AHL Research Versioned TimeSeries and Tick store for high-performance financial data storage and analysis
—
Quality
Pending
Does it follow best practices?
Impact
Pending
No eval scenarios have been run
Raw MongoDB document storage providing full PyMongo interface for direct database operations. Enables custom document structures, aggregation pipelines, and advanced MongoDB features within Arctic's framework for maximum flexibility with unstructured or semi-structured data.
Direct MongoDB document storage with complete PyMongo interface for custom data structures and advanced operations.
class BSONStore:
"""
Raw BSON document storage with full MongoDB interface.
Provides direct access to MongoDB operations within Arctic's
framework, enabling custom document structures, complex queries,
and advanced MongoDB features for unstructured data.
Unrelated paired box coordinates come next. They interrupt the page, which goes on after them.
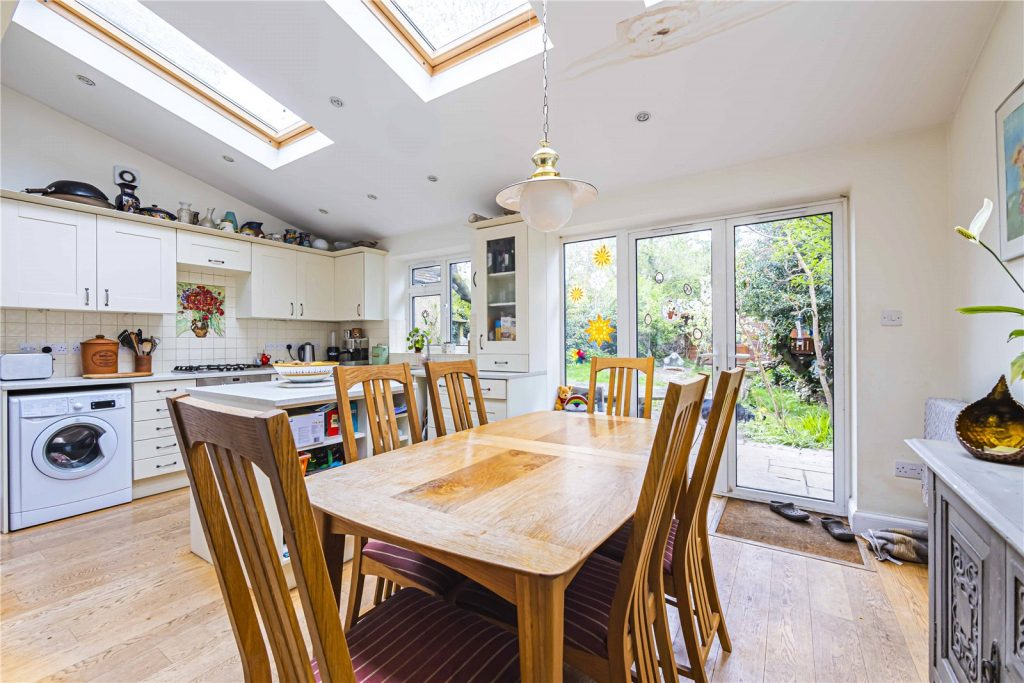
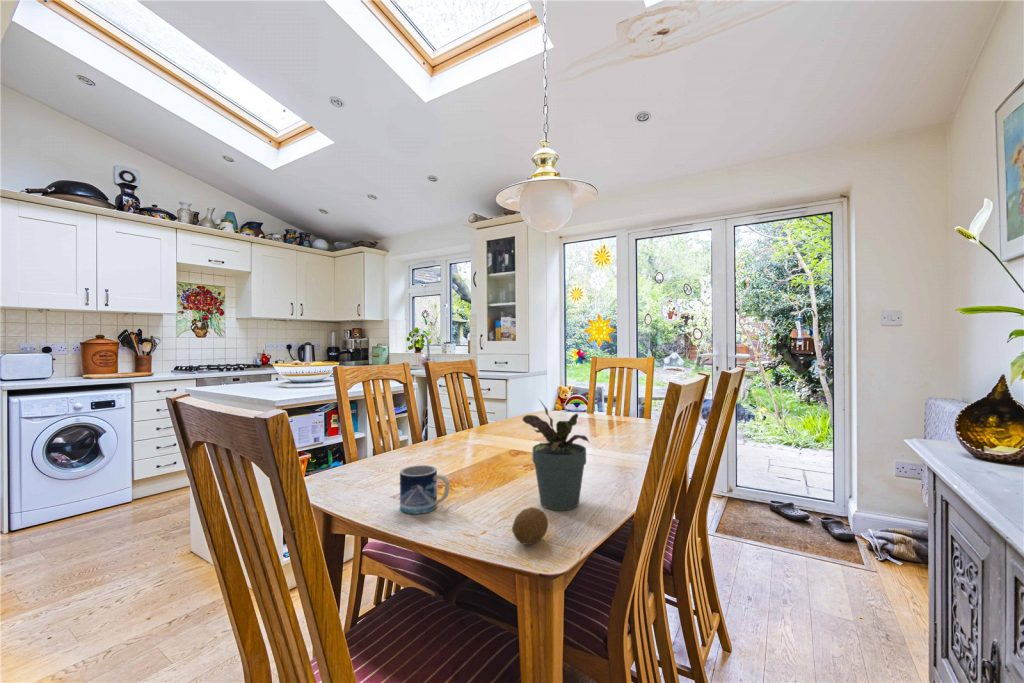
+ potted plant [521,398,590,511]
+ mug [399,464,451,515]
+ fruit [511,507,549,546]
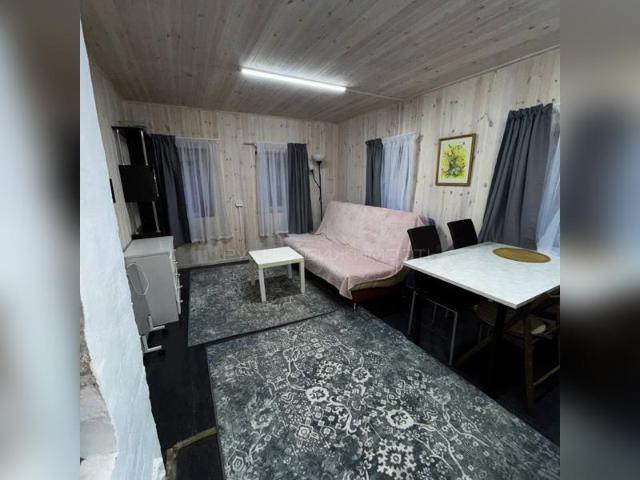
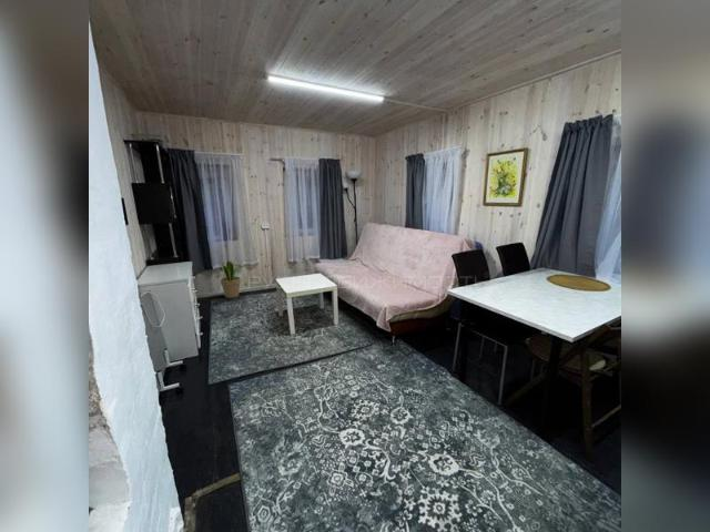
+ potted plant [220,259,243,299]
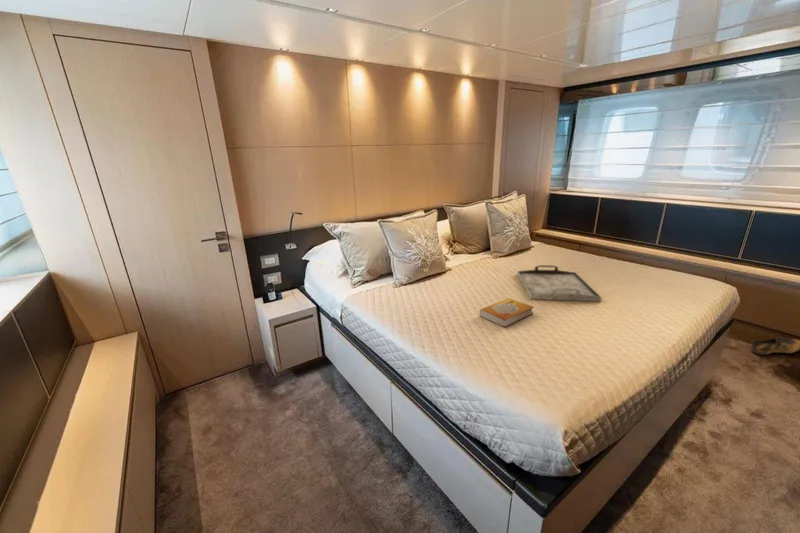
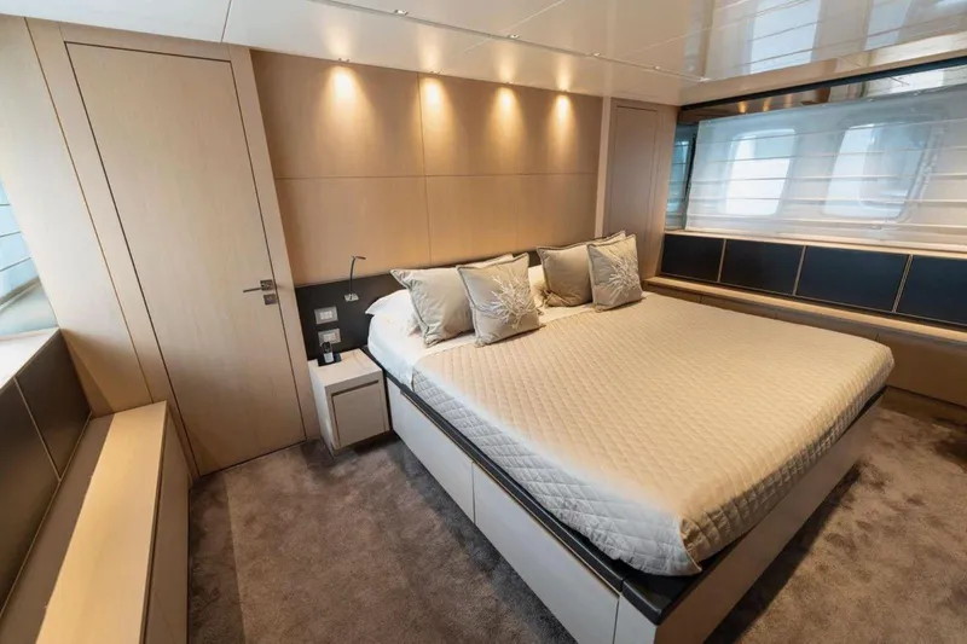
- shoe [750,337,800,355]
- serving tray [516,264,603,302]
- book [479,297,535,328]
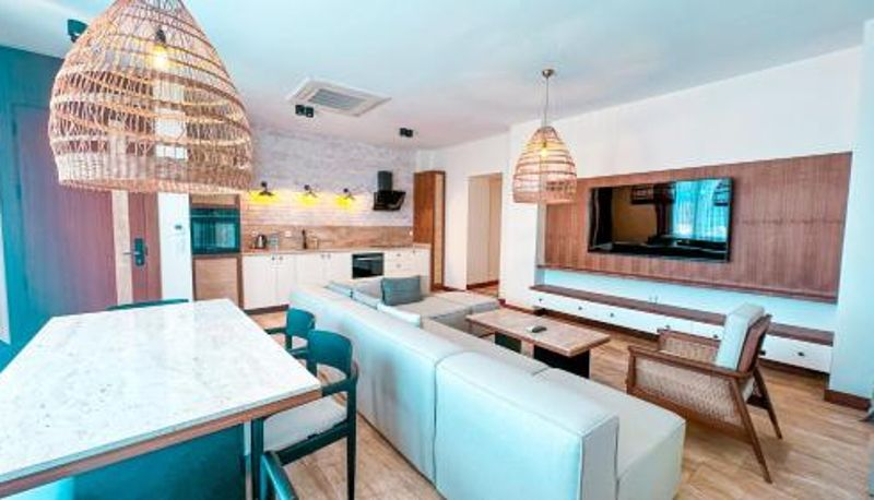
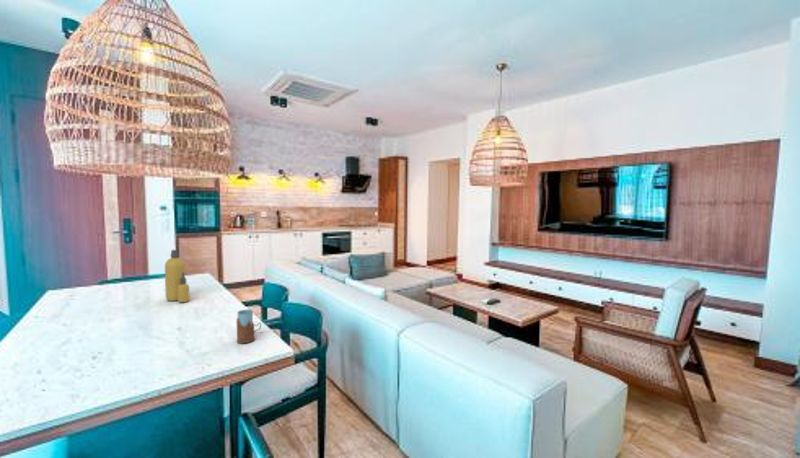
+ drinking glass [236,309,262,344]
+ bottle [164,249,191,303]
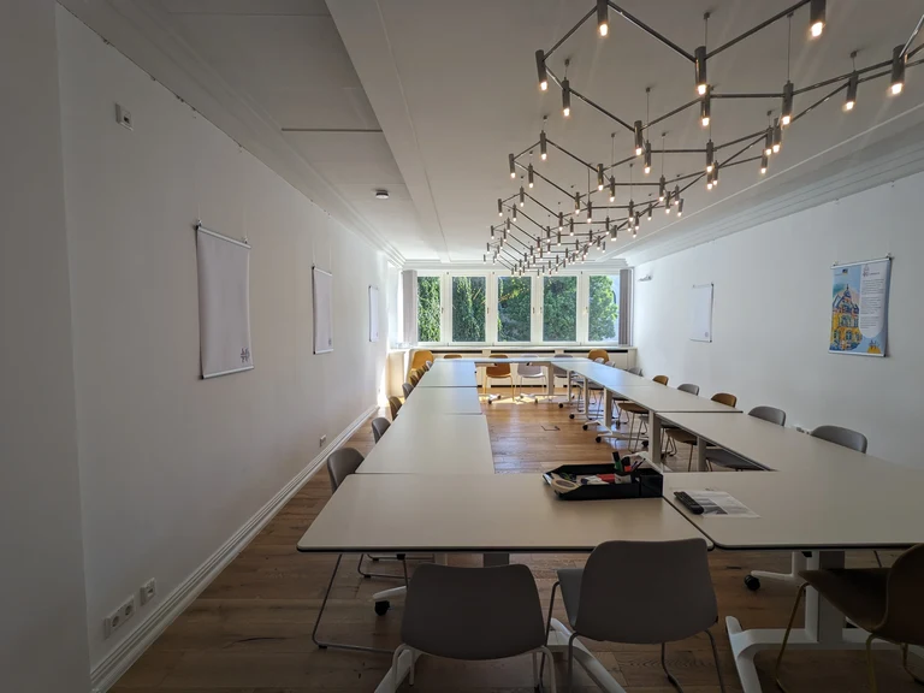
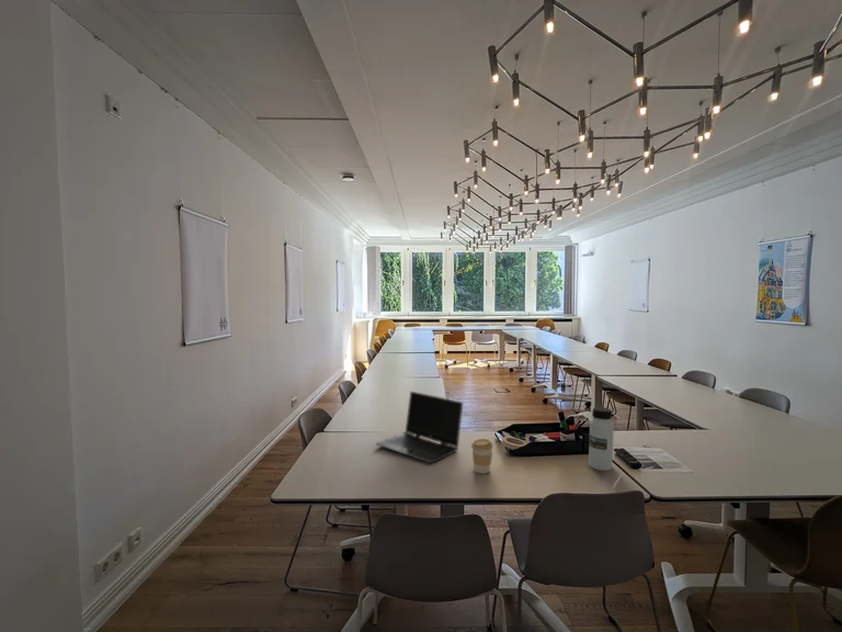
+ laptop computer [375,390,465,464]
+ coffee cup [470,438,494,475]
+ water bottle [588,406,615,472]
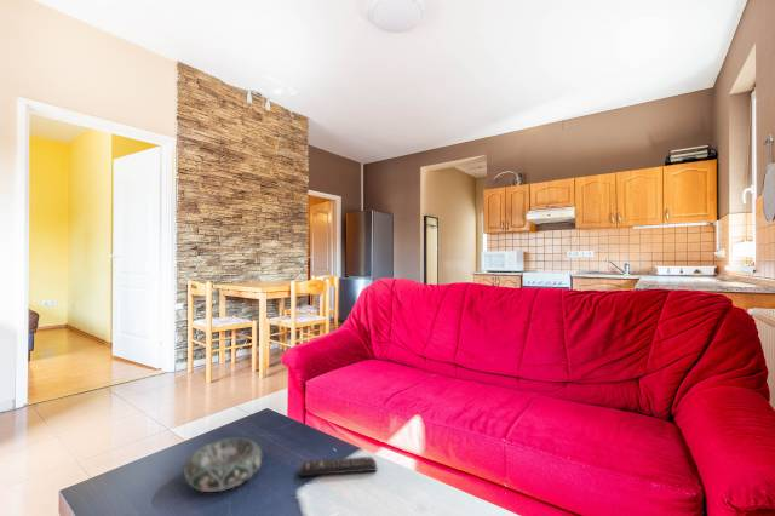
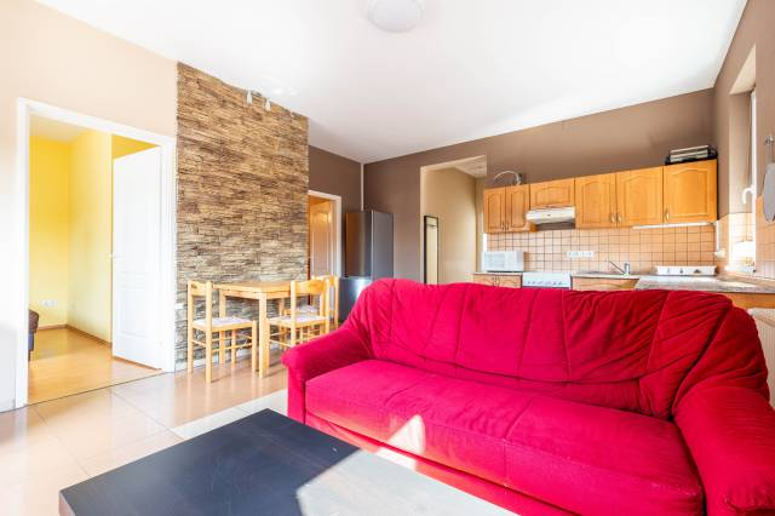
- remote control [298,455,378,477]
- decorative bowl [183,436,263,493]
"""Standard MongoDB query operations for finding and retrieving documents.
def find(self, *args, **kwargs):
"""
Find documents matching criteria (PyMongo interface).
Parameters:
- filter: Query filter dictionary (default: {})
- projection: Fields to include/exclude
- limit: Maximum number of documents to return
- sort: Sort specification
- **kwargs: Additional PyMongo find parameters
Returns:
pymongo.Cursor: Cursor over matching documents
"""
def find_one(self, *args, **kwargs):
"""
Find single document matching criteria.
Parameters:
- filter: Query filter dictionary (default: {})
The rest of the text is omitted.